● **Source material**:
= = = = = = =

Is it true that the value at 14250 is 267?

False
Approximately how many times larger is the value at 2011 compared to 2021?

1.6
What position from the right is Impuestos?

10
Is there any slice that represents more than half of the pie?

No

= = = = = = =

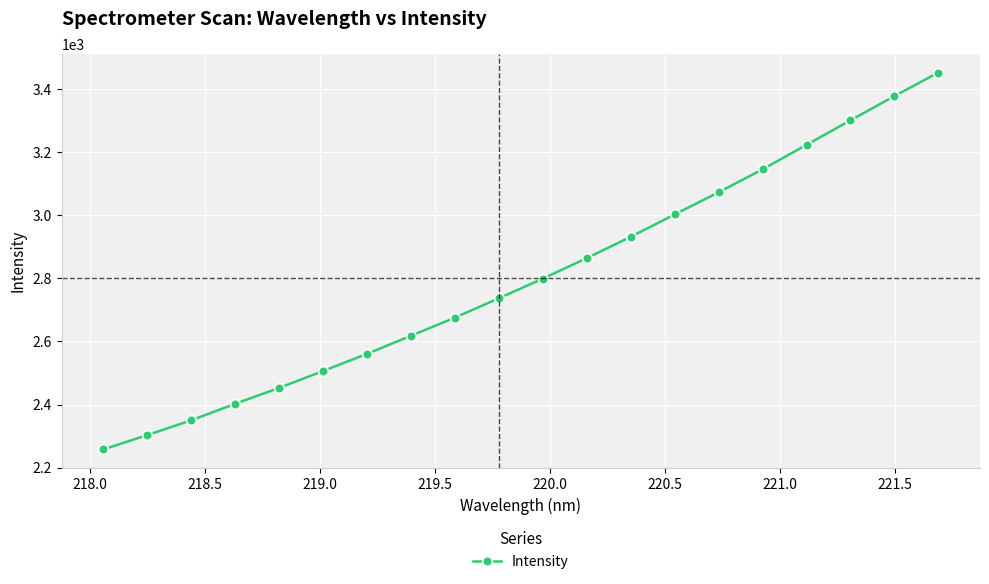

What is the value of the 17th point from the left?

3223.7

= = = = = = =

Rewrite everything from the line containing "Is it true that the value at 14250 is 267?" down to the line containing "Is there any", changing "larger" to "greater" and leaving all else as it is.

Is it true that the value at 14250 is 267?

False
Approximately how many times greater is the value at 2011 compared to 2021?

1.6
What position from the right is Impuestos?

10
Is there any slice that represents more than half of the pie?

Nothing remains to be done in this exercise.